John Collins falls from grace here, as he was slapped with a 25-game suspension. Jabari Parker has balled out in his absence, accounting for his rise up the trade chart. Kawhi Leonard’s “load management” issue has already reared its ugly head, and the superstar takes a very small dip in value, with the thought that he’ll miss a dozen or more games the rest of the season. Zion Williamson continues to fall in value due to his extended absence and the need for fantasy players to roster players who will be on the court in the near future. Kevin Love has played like he’s back in Minnesota, and Domantas Sabonis has been on an absolute tear as the primary option in Indiana’s frontcourt. Jonathan Isaac has been a multi-category stud, and I underestimated his value in the first edition of the trade chart. All three of these guys rise significantly.
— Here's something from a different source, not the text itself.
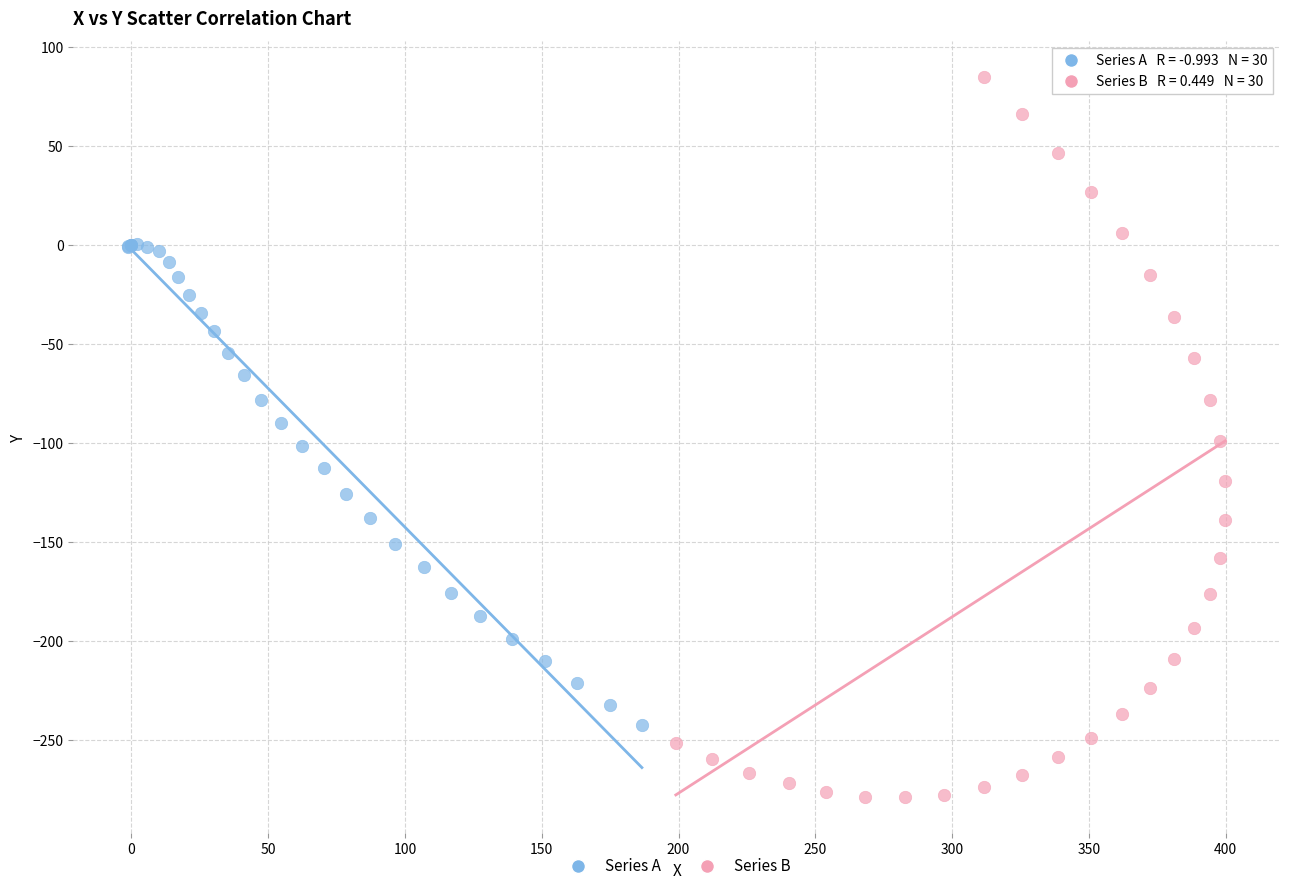

What are all the series names shown in the legend?

Series A, Series B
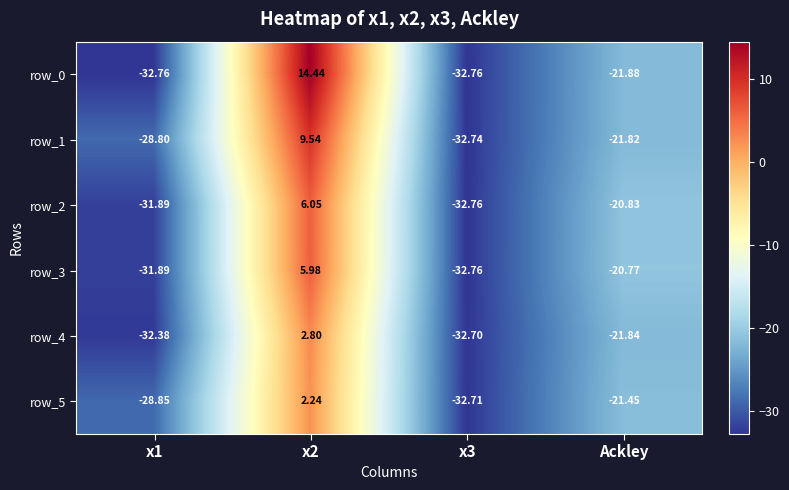

Is the value of row_4 at Ackley greater than the value of row_5 at x1?

Yes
Blake Griffin makes his appearance after making his season debut earlier in the week, though he’ll likely have his playing time monitored closely — at least in the short-term. Otto Porter takes a hit thanks to a foot injury that’s forced him out of action. Julius Randle is playing in a crowded frontcourt, and Aaron Gordon has underwhelmed this season. Both players’ values decrease here. Jayson Tatum has played well of late, and with Gordon Hayward (hand) out a while, he should see his opportunities increase. TJ Warren’s recent scoring explosion moves his needle this week, as well.
|Player||Current Value||Previous Value||+/-|
|Wendell Carter Jr.||20||27||-7|
The discrepancy among the “best” and the “rest” is most noticeable among centers. The top four players at the position haven’t changed, and there’s not much movement in value with this group. These are the most elite players by far, but they’ve separated significantly from the pack. Bam Adebayo rounds out the top five thanks to his continued excellence in most categories.
Myles Turner takes a hit, as he’s missed plenty of time with an ankle injury, and Mitchell Robinson’s on-court production has been far from elite, given his relatively low minutes and a crowded cast in New York’s frontcourt. Deandre Ayton remains suspended, but with so many injuries around the league, he doesn’t carry a lot of value as a trade target quite yet. Hassan Whiteside gets a boost thanks to the dearth of talent in the Blazers’ frontcourt around him. Tristan Thompson jumps in thanks to the best play of his career to start the season, and he looks like one of the best values at his position in fantasy.